**DESCRIPTION OF THE TASK:** What you give must be exactly the lines of the material from the first through the line that contains "会「つながってみたらどうだい？ in 大阪」が開催されまし", inclusive, and no others.
(Beginning of ENTRIES SUPPLIED)
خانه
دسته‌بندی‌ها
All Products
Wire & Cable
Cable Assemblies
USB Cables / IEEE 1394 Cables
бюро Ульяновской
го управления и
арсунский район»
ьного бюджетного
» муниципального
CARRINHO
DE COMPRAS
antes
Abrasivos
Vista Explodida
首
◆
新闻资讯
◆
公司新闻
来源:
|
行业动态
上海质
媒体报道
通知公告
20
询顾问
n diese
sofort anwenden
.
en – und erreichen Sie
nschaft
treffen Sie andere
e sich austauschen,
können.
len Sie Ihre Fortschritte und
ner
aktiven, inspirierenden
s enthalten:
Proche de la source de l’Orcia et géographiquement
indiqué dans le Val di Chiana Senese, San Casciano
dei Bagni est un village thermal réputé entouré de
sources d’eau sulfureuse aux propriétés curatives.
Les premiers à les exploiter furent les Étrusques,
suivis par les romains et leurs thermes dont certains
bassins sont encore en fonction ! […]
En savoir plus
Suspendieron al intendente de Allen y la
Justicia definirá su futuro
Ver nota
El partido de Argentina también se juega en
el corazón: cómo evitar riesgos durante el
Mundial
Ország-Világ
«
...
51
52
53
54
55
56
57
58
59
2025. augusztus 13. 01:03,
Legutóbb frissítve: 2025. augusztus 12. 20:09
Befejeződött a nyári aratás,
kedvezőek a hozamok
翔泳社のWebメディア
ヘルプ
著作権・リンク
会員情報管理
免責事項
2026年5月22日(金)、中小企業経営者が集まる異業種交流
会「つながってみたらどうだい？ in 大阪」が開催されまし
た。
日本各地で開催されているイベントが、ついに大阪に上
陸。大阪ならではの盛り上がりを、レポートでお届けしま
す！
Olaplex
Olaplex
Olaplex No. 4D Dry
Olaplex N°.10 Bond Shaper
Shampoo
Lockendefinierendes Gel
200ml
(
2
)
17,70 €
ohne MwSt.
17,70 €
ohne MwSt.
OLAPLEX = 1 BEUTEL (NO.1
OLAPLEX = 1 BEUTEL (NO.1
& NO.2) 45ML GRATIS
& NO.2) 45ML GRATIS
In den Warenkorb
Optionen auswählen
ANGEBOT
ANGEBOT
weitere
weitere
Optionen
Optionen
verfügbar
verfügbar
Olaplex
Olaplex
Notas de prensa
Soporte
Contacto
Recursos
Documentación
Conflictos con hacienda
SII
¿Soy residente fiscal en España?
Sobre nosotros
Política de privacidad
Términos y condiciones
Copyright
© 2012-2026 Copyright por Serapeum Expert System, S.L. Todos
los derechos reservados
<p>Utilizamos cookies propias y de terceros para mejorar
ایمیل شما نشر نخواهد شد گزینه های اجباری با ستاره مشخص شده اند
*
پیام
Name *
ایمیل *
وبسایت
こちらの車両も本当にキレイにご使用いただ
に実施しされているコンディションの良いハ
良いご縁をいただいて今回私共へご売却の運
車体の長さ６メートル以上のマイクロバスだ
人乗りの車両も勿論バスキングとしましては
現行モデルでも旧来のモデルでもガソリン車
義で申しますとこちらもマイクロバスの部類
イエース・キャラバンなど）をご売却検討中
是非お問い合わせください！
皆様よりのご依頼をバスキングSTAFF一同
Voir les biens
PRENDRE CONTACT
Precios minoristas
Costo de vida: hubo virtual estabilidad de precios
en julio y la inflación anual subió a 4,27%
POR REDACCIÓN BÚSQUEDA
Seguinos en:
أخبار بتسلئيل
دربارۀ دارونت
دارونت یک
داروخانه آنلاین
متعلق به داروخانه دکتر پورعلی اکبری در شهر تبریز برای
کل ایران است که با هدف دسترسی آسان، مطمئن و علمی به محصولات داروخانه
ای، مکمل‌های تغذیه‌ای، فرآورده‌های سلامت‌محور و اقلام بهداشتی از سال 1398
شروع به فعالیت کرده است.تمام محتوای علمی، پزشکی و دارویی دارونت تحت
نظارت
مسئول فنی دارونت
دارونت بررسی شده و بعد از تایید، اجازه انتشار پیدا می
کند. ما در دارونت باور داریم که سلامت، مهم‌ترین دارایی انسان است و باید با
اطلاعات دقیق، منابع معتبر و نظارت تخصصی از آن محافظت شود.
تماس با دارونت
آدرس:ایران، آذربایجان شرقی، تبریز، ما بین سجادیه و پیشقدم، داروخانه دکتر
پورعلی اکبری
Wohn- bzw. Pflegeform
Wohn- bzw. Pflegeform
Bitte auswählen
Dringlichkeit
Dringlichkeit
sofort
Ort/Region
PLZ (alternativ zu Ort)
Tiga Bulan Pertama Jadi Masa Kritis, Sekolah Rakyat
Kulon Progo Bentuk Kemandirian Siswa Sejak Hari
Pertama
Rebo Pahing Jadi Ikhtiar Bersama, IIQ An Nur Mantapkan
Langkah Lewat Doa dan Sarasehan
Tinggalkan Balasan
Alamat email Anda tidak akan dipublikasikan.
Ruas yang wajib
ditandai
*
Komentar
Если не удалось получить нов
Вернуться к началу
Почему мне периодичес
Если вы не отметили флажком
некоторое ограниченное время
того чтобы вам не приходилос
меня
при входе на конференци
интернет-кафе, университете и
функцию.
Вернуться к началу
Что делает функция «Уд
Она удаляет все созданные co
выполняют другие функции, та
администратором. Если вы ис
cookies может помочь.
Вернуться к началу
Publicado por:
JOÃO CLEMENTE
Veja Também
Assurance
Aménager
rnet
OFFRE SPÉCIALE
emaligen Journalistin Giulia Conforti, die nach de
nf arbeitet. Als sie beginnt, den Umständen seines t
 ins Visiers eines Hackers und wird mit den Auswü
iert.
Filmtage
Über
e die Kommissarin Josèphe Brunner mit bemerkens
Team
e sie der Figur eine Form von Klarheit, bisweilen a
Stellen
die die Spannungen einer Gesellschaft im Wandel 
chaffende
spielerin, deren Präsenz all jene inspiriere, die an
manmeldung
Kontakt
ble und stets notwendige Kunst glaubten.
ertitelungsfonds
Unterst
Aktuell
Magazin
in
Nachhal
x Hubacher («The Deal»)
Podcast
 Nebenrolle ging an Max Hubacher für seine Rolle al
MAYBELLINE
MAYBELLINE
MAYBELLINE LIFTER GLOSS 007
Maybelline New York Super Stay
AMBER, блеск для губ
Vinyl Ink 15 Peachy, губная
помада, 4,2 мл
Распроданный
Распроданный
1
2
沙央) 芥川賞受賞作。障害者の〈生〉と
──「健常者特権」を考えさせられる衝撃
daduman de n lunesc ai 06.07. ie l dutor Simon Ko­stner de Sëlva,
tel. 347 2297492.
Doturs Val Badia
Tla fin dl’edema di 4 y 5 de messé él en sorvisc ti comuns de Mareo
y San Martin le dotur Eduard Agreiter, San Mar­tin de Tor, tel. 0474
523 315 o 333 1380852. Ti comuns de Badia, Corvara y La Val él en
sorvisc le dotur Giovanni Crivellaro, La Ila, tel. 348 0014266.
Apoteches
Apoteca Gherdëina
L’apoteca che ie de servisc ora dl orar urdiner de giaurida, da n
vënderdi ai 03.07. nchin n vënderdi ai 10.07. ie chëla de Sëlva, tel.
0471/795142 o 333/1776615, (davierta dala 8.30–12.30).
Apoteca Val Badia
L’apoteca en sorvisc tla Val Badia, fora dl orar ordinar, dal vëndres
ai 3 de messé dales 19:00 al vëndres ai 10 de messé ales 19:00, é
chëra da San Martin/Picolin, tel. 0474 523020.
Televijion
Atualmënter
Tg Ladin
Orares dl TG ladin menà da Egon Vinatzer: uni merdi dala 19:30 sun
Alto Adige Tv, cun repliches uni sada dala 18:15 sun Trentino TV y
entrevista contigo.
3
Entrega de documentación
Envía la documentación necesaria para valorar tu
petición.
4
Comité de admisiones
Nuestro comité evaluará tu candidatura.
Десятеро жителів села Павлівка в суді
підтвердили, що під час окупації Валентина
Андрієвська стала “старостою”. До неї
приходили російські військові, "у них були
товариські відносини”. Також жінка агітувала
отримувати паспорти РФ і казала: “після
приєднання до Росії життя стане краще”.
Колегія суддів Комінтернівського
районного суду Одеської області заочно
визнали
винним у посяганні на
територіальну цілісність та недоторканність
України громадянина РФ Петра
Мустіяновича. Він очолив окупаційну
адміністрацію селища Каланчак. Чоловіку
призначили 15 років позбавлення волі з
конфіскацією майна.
(End of ENTRIES SUPPLIED)
**EXERCISE RESULT:**
خانه
دسته‌بندی‌ها
All Products
Wire & Cable
Cable Assemblies
USB Cables / IEEE 1394 Cables
бюро Ульяновской
го управления и
арсунский район»
ьного бюджетного
» муниципального
CARRINHO
DE COMPRAS
antes
Abrasivos
Vista Explodida
首
◆
新闻资讯
◆
公司新闻
来源:
|
行业动态
上海质
媒体报道
通知公告
20
询顾问
n diese
sofort anwenden
.
en – und erreichen Sie
nschaft
treffen Sie andere
e sich austauschen,
können.
len Sie Ihre Fortschritte und
ner
aktiven, inspirierenden
s enthalten:
Proche de la source de l’Orcia et géographiquement
indiqué dans le Val di Chiana Senese, San Casciano
dei Bagni est un village thermal réputé entouré de
sources d’eau sulfureuse aux propriétés curatives.
Les premiers à les exploiter furent les Étrusques,
suivis par les romains et leurs thermes dont certains
bassins sont encore en fonction ! […]
En savoir plus
Suspendieron al intendente de Allen y la
Justicia definirá su futuro
Ver nota
El partido de Argentina también se juega en
el corazón: cómo evitar riesgos durante el
Mundial
Ország-Világ
«
...
51
52
53
54
55
56
57
58
59
2025. augusztus 13. 01:03,
Legutóbb frissítve: 2025. augusztus 12. 20:09
Befejeződött a nyári aratás,
kedvezőek a hozamok
翔泳社のWebメディア
ヘルプ
著作権・リンク
会員情報管理
免責事項
2026年5月22日(金)、中小企業経営者が集まる異業種交流
会「つながってみたらどうだい？ in 大阪」が開催されまし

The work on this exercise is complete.